**YOUR OBJECTIVE:**
Decide whether each statement below agrees with the summary on phenylketonuria treatment. Answer yes or no for each, and quote the words from the summary that settle it.
1. The red blood cells in the study were taken from 8-week-old Wistar rats.
2. Human PAH showed measurable activity inside red blood cells.
3. The PAL used in the study came from yeast.

**SOURCE DOCUMENT:**
Background: Phenylketonuria (PKU) is a congenital metabolic disorder caused by the deficiency or mutation of phenylalanine hydroxylase (PAH). Patients with PKU must restrict their intake of phenylalanine and are therefore unable to consume most protein-containing foods. In recent years, enzyme replacement therapy for PKU has been approved; however, patients are required to self-inject the drug on a daily basis. To reduce treatment frequency and improve patient convenience, we are developing an erythrocyte-based enzyme delivery system by encapsulating PAH or metabolically similar enzymes into red blood cells.

Objective: The aim of this study was to evaluate the enzymatic activity of recombinant enzymes both outside and inside red blood cells, with the goal of assessing the feasibility of a novel treatment for PKU.

Materials and Methods: Red blood cells were isolated from the blood of 8-week-old Wistar rats. As metabolic enzymes, recombinant human PAH and phenylalanine ammonia lyase (PAL) derived from cyanobacteria were used. A proprietary hypotonic loading method was employed for enzyme encapsulation.

Results: The enzymatic activity of human PAH varied depending on the position of purification tags and the enzyme concentration. Although a major functional domain of the lncRNA reportedly involved in PAH activation was added, no significant change in enzymatic activity was observed. PAH activity could not be detected within red blood cells. In contrast, PAL exhibited high enzymatic activity and successfully reduced phenylalanine levels even inside erythrocytes.

Discussion: From the standpoint of immunogenicity, human PAH would be the ideal enzyme; however, modifications such as glycosylation may be required to enhance its stability and function. On the other hand, PAL demonstrated greater practicality under current conditions. Future studies will involve the administration of PAL-loaded erythrocytes into animal models to determine whether phenylalanine in the bloodstream can be effectively metabolized.

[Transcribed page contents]
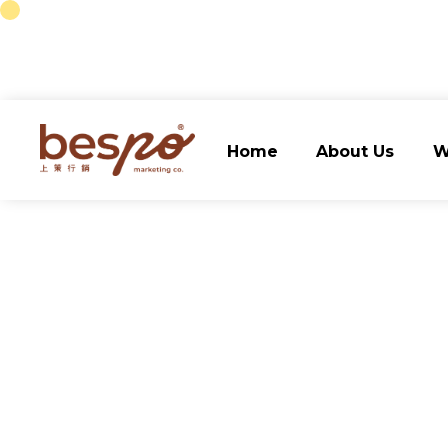
Home
About Us
W
Home
About Us
W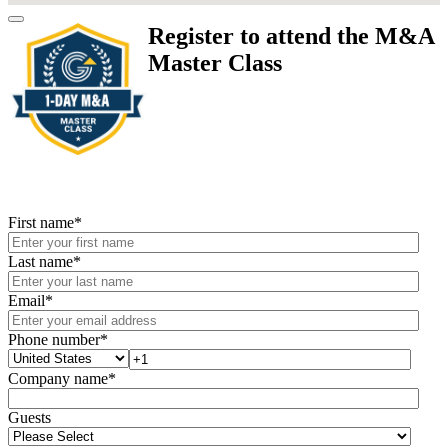
Register to attend the M&A
Master Class
First name
*
Last name
*
Email
*
Phone number
*
Company name
*
Guests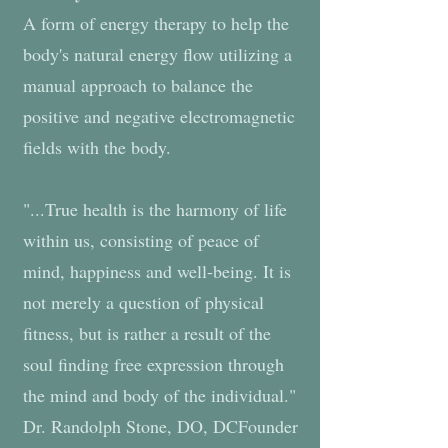
A form of energy therapy to help the
body's natural energy flow utilizing a
manual approach to balance the
positive and negative electromagnetic
fields with the body.
"...True health is the harmony of life
within us, consisting of peace of
mind, happiness and well-being. It is
not merely a question of physical
fitness, but is rather a result of the
soul finding free expression through
the mind and body of the individual."
Dr. Randolph Stone, DO, DCFounder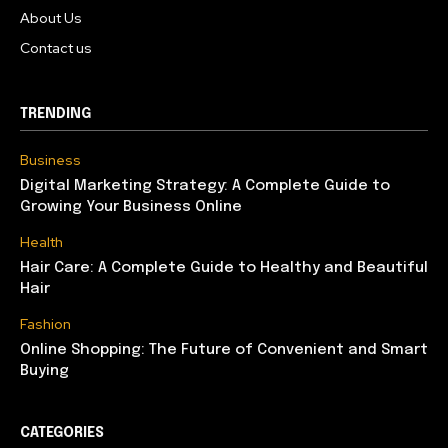
About Us
Contact us
TRENDING
Business
Digital Marketing Strategy: A Complete Guide to
Growing Your Business Online
Health
Hair Care: A Complete Guide to Healthy and Beautiful
Hair
Fashion
Online Shopping: The Future of Convenient and Smart
Buying
CATEGORIES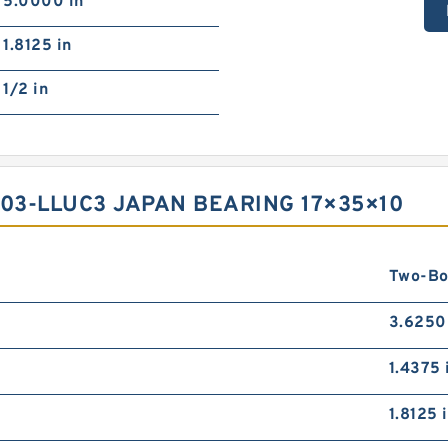
5.0000 in
1.8125 in
1/2 in
03-LLUC3 JAPAN BEARING 17×35×10
Two-Bo
3.6250
1.4375 
1.8125 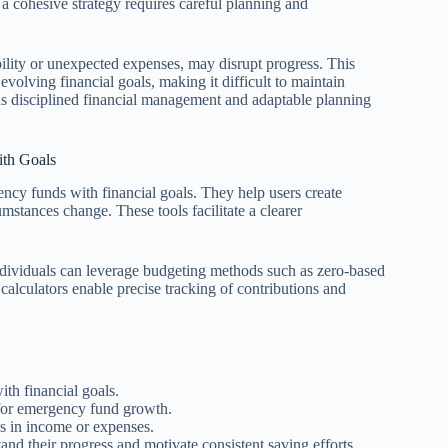
 a cohesive strategy requires careful planning and
bility or unexpected expenses, may disrupt progress. This
volving financial goals, making it difficult to maintain
s disciplined financial management and adaptable planning
ith Goals
ency funds with financial goals. They help users create
umstances change. These tools facilitate a clearer
 individuals can leverage budgeting methods such as zero-based
 calculators enable precise tracking of contributions and
with financial goals.
 for emergency fund growth.
s in income or expenses.
and their progress and motivate consistent saving efforts.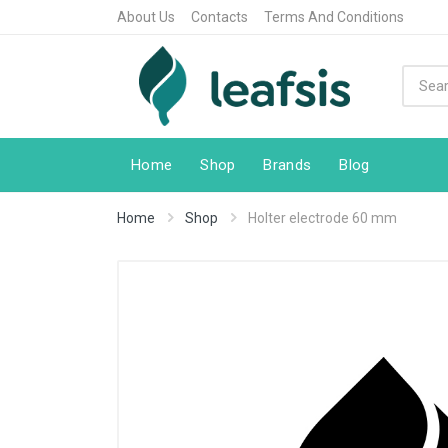
About Us
Contacts
Terms And Conditions
Home
Shop
Brands
Blog
Home
Shop
Holter electrode 60 mm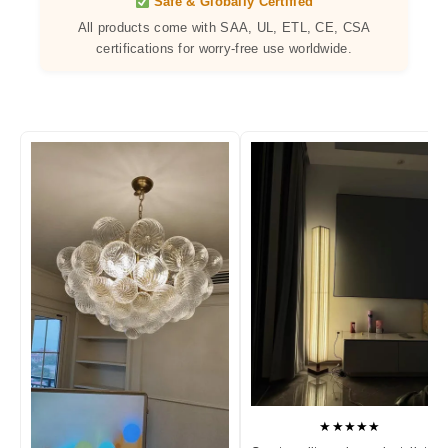
Safe & Globally Certified
All products come with SAA, UL, ETL, CE, CSA
certifications for worry-free use worldwide.
★★★★★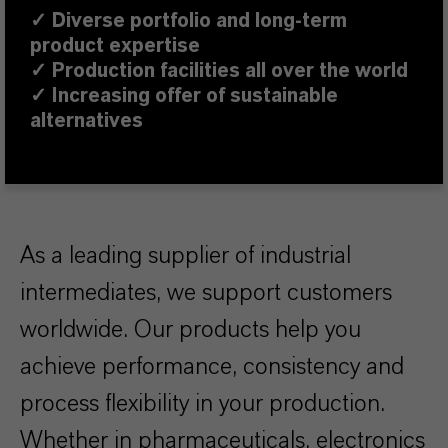
✓
Diverse portfolio and long-term
product expertise
✓ Production facilities all over the world
✓ Increasing offer of sustainable
alternatives
As a leading supplier of industrial
intermediates, we support customers
worldwide. Our products help you
achieve performance, consistency and
process flexibility in your production.
Whether in pharmaceuticals, electronics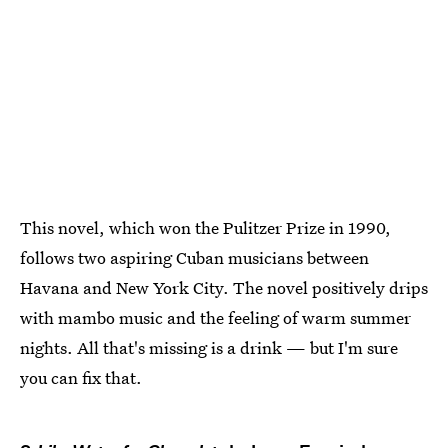
This novel, which won the Pulitzer Prize in 1990,
follows two aspiring Cuban musicians between
Havana and New York City. The novel positively drips
with mambo music and the feeling of warm summer
nights. All that's missing is a drink — but I'm sure
you can fix that.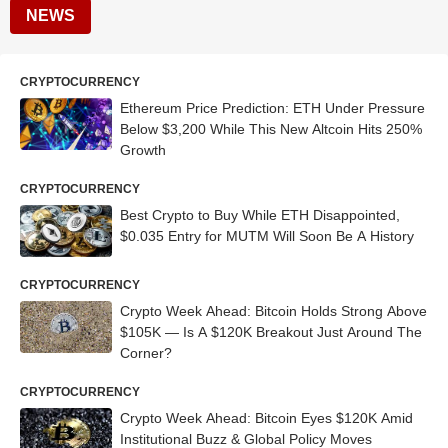
NEWS
CRYPTOCURRENCY
Ethereum Price Prediction: ETH Under Pressure
Below $3,200 While This New Altcoin Hits 250%
Growth
CRYPTOCURRENCY
Best Crypto to Buy While ETH Disappointed,
$0.035 Entry for MUTM Will Soon Be A History
CRYPTOCURRENCY
Crypto Week Ahead: Bitcoin Holds Strong Above
$105K — Is A $120K Breakout Just Around The
Corner?
CRYPTOCURRENCY
Crypto Week Ahead: Bitcoin Eyes $120K Amid
Institutional Buzz & Global Policy Moves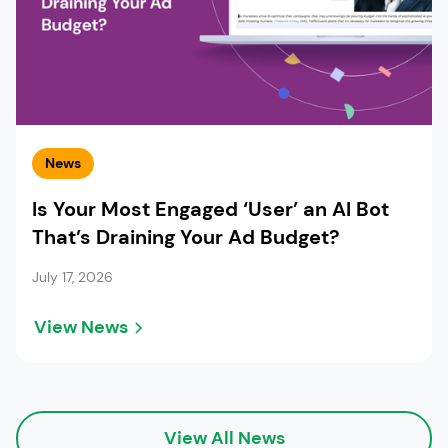
News
Is Your Most Engaged ‘User’ an AI Bot
That’s Draining Your Ad Budget?
July 17, 2026
View News
View All News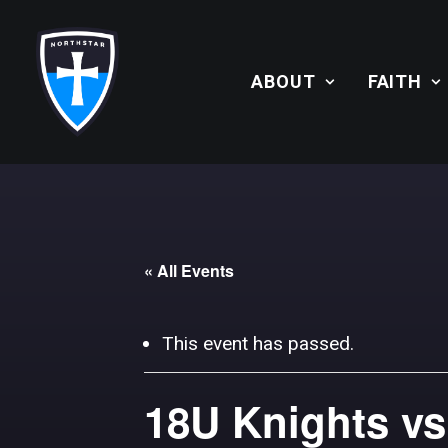
ABOUT
FAITH
« All Events
This event has passed.
18U Knights vs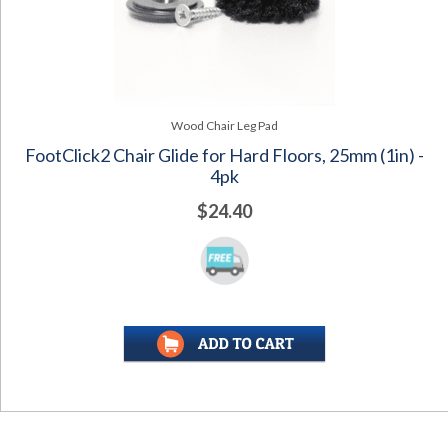
Wood Chair Leg Pad
FootClick2 Chair Glide for Hard Floors, 25mm (1in) -
4pk
$24.40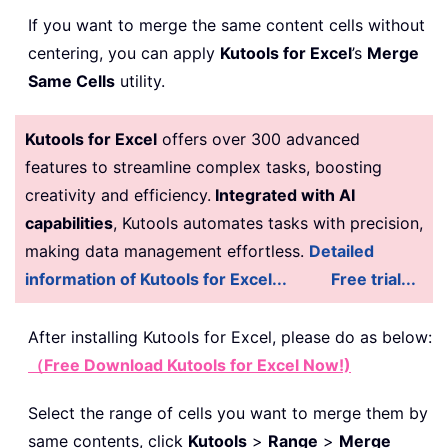
If you want to merge the same content cells without
centering, you can apply
Kutools for Excel
’s
Merge
Same Cells
utility.
Kutools for Excel
offers over 300 advanced
features to streamline complex tasks, boosting
creativity and efficiency.
Integrated with AI
capabilities
, Kutools automates tasks with precision,
making data management effortless.
Detailed
information of Kutools for Excel...
Free trial...
After installing
Kutools for Excel, please do as below:
（Free Download Kutools for Excel Now!)
Select the range of cells you want to merge them by
same contents, click
Kutools
>
Range
>
Merge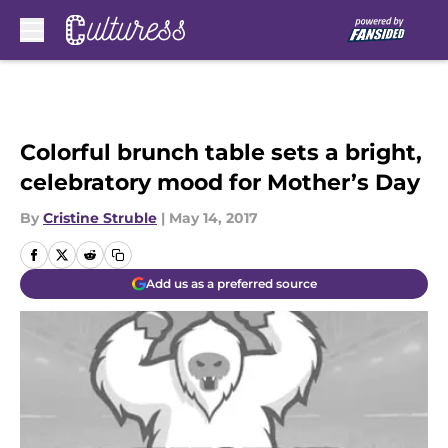
Skip to main content
Colorful brunch table sets a bright,
celebratory mood for Mother’s Day
By
Cristine Struble
|
May 14, 2017
Add us as a preferred source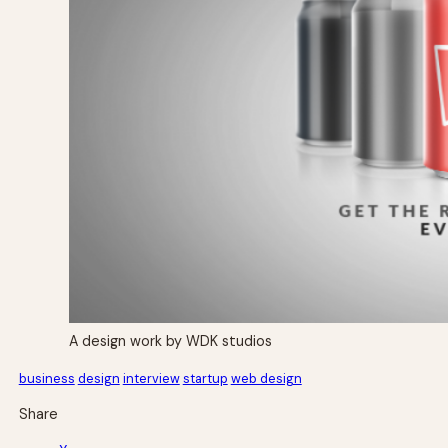
A design work by WDK studios
business
design
interview
startup
web design
Share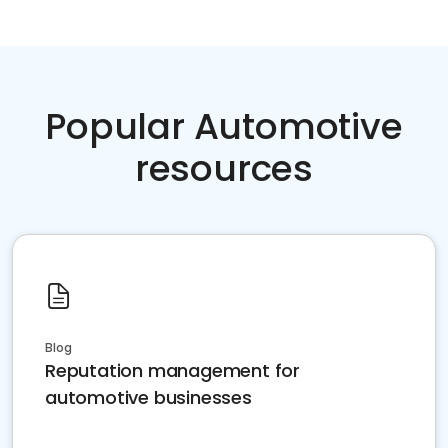
Popular Automotive
resources
Blog
Reputation management for
automotive businesses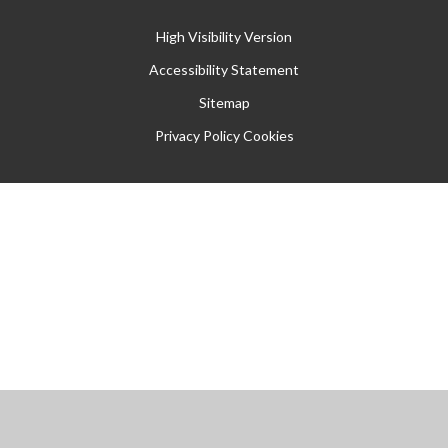
High Visibility Version
Accessibility Statement
Sitemap
Privacy Policy
Cookies
Cookie Policy
This site uses cookies to store information on your computer.
Click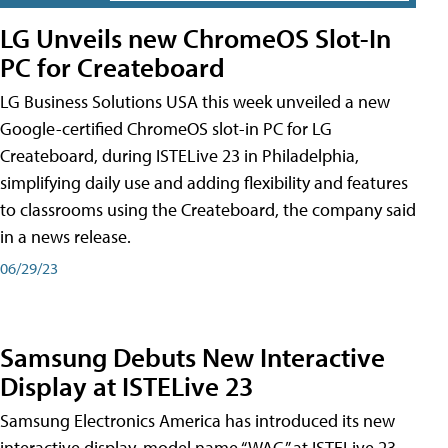
LG Unveils new ChromeOS Slot-In
PC for Createboard
LG Business Solutions USA this week unveiled a new
Google-certified ChromeOS slot-in PC for LG
Createboard, during ISTELive 23 in Philadelphia,
simplifying daily use and adding flexibility and features
to classrooms using the Createboard, the company said
in a news release.
06/29/23
Samsung Debuts New Interactive
Display at ISTELive 23
Samsung Electronics America has introduced its new
interactive display, model name “WAC,” at ISTELive 23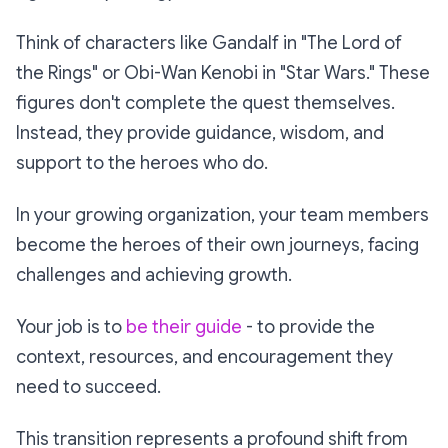
Think of characters like Gandalf in "The Lord of
the Rings" or Obi-Wan Kenobi in "Star Wars." These
figures don't complete the quest themselves.
Instead, they provide guidance, wisdom, and
support to the heroes who do.
In your growing organization, your team members
become the heroes of their own journeys, facing
challenges and achieving growth.
Your job is to
be their guide
- to provide the
context, resources, and encouragement they
need to succeed.
This transition represents a profound shift from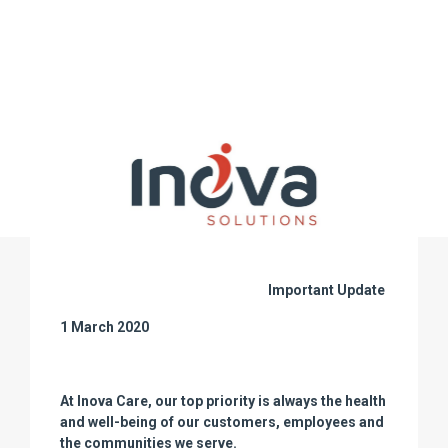
Important Update
1 March 2020
At Inova Care, our top priority is always the health
and well-being of our customers, employees and
the communities we serve.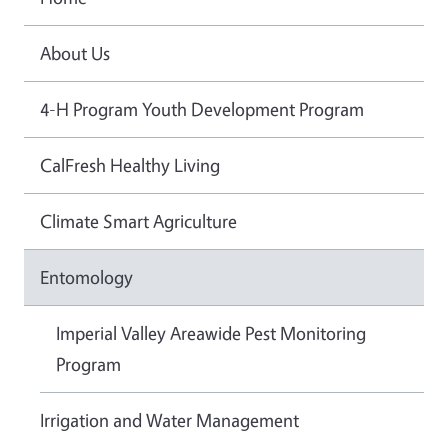
About Us
4-H Program Youth Development Program
CalFresh Healthy Living
Climate Smart Agriculture
Entomology
Imperial Valley Areawide Pest Monitoring
Program
Irrigation and Water Management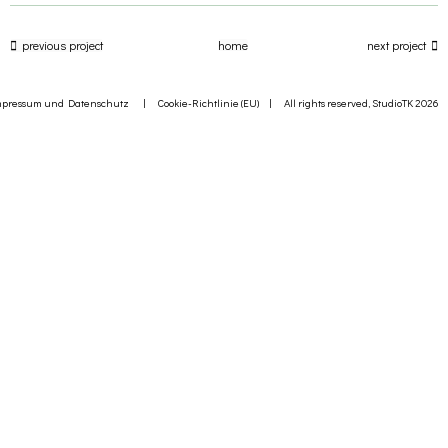
previous project
home
next project
mpressum und Datenschutz
|
Cookie-Richtlinie (EU)
| All rights reserved, StudioTK 2026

**EXERCISE ANSWER:**
1. Yes: "Red blood cells were isolated from the blood of 8-week-old Wistar rats."
2. No: "PAH activity could not be detected within red blood cells."
3. No: "phenylalanine ammonia lyase (PAL) derived from cyanobacteria"